**Listed entries**:
╔══
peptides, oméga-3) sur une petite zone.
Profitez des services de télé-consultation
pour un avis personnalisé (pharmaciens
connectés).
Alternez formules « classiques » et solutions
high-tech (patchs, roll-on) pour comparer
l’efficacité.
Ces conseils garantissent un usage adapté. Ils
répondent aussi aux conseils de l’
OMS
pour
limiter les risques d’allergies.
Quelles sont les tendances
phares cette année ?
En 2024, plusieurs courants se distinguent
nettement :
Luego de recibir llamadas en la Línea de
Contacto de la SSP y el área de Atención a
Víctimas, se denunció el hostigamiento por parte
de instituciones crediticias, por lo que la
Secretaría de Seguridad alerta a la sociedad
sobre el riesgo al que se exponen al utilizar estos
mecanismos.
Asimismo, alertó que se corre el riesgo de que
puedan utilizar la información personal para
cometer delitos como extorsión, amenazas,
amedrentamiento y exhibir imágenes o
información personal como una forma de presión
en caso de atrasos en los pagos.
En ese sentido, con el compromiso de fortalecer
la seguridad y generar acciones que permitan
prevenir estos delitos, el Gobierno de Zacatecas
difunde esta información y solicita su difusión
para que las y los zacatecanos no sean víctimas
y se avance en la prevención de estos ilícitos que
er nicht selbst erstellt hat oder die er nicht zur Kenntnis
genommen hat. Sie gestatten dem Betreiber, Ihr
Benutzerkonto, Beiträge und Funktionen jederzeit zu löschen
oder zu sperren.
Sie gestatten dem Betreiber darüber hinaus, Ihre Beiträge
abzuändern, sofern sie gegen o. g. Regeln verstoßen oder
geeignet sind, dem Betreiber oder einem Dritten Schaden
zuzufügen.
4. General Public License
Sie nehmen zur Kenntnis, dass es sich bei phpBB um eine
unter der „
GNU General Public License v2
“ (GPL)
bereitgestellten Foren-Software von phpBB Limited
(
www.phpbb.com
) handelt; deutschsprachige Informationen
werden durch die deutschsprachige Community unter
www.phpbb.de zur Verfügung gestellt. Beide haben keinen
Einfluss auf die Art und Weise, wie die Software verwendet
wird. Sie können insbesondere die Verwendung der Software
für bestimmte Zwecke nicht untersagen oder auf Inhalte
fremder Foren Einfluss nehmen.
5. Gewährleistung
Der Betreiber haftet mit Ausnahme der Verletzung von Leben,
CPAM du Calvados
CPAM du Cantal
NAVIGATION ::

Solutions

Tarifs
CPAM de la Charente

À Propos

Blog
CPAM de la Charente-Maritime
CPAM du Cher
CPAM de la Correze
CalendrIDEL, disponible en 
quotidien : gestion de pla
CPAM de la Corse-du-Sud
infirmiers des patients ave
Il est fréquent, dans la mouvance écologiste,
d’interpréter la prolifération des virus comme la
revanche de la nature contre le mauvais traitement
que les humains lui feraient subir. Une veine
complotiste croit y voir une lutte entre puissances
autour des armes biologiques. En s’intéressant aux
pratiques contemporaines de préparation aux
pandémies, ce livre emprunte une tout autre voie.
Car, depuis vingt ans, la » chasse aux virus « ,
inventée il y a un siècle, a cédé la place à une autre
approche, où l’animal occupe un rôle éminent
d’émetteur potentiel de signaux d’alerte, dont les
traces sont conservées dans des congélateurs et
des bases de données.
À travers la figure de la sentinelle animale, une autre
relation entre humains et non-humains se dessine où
╚══
**Work instructions**:
Go through the listing and copy each line exactly.

**Answer box**:
peptides, oméga-3) sur une petite zone.
Profitez des services de télé-consultation
pour un avis personnalisé (pharmaciens
connectés).
Alternez formules « classiques » et solutions
high-tech (patchs, roll-on) pour comparer
l’efficacité.
Ces conseils garantissent un usage adapté. Ils
répondent aussi aux conseils de l’
OMS
pour
limiter les risques d’allergies.
Quelles sont les tendances
phares cette année ?
En 2024, plusieurs courants se distinguent
nettement :
Luego de recibir llamadas en la Línea de
Contacto de la SSP y el área de Atención a
Víctimas, se denunció el hostigamiento por parte
de instituciones crediticias, por lo que la
Secretaría de Seguridad alerta a la sociedad
sobre el riesgo al que se exponen al utilizar estos
mecanismos.
Asimismo, alertó que se corre el riesgo de que
puedan utilizar la información personal para
cometer delitos como extorsión, amenazas,
amedrentamiento y exhibir imágenes o
información personal como una forma de presión
en caso de atrasos en los pagos.
En ese sentido, con el compromiso de fortalecer
la seguridad y generar acciones que permitan
prevenir estos delitos, el Gobierno de Zacatecas
difunde esta información y solicita su difusión
para que las y los zacatecanos no sean víctimas
y se avance en la prevención de estos ilícitos que
er nicht selbst erstellt hat oder die er nicht zur Kenntnis
genommen hat. Sie gestatten dem Betreiber, Ihr
Benutzerkonto, Beiträge und Funktionen jederzeit zu löschen
oder zu sperren.
Sie gestatten dem Betreiber darüber hinaus, Ihre Beiträge
abzuändern, sofern sie gegen o. g. Regeln verstoßen oder
geeignet sind, dem Betreiber oder einem Dritten Schaden
zuzufügen.
4. General Public License
Sie nehmen zur Kenntnis, dass es sich bei phpBB um eine
unter der „
GNU General Public License v2
“ (GPL)
bereitgestellten Foren-Software von phpBB Limited
(
www.phpbb.com
) handelt; deutschsprachige Informationen
werden durch die deutschsprachige Community unter
www.phpbb.de zur Verfügung gestellt. Beide haben keinen
Einfluss auf die Art und Weise, wie die Software verwendet
wird. Sie können insbesondere die Verwendung der Software
für bestimmte Zwecke nicht untersagen oder auf Inhalte
fremder Foren Einfluss nehmen.
5. Gewährleistung
Der Betreiber haftet mit Ausnahme der Verletzung von Leben,
CPAM du Calvados
CPAM du Cantal
NAVIGATION ::

Solutions

Tarifs
CPAM de la Charente

À Propos

Blog
CPAM de la Charente-Maritime
CPAM du Cher
CPAM de la Correze
CalendrIDEL, disponible en 
quotidien : gestion de pla
CPAM de la Corse-du-Sud
infirmiers des patients ave
Il est fréquent, dans la mouvance écologiste,
d’interpréter la prolifération des virus comme la
revanche de la nature contre le mauvais traitement
que les humains lui feraient subir. Une veine
complotiste croit y voir une lutte entre puissances
autour des armes biologiques. En s’intéressant aux
pratiques contemporaines de préparation aux
pandémies, ce livre emprunte une tout autre voie.
Car, depuis vingt ans, la » chasse aux virus « ,
inventée il y a un siècle, a cédé la place à une autre
approche, où l’animal occupe un rôle éminent
d’émetteur potentiel de signaux d’alerte, dont les
traces sont conservées dans des congélateurs et
des bases de données.
À travers la figure de la sentinelle animale, une autre
relation entre humains et non-humains se dessine où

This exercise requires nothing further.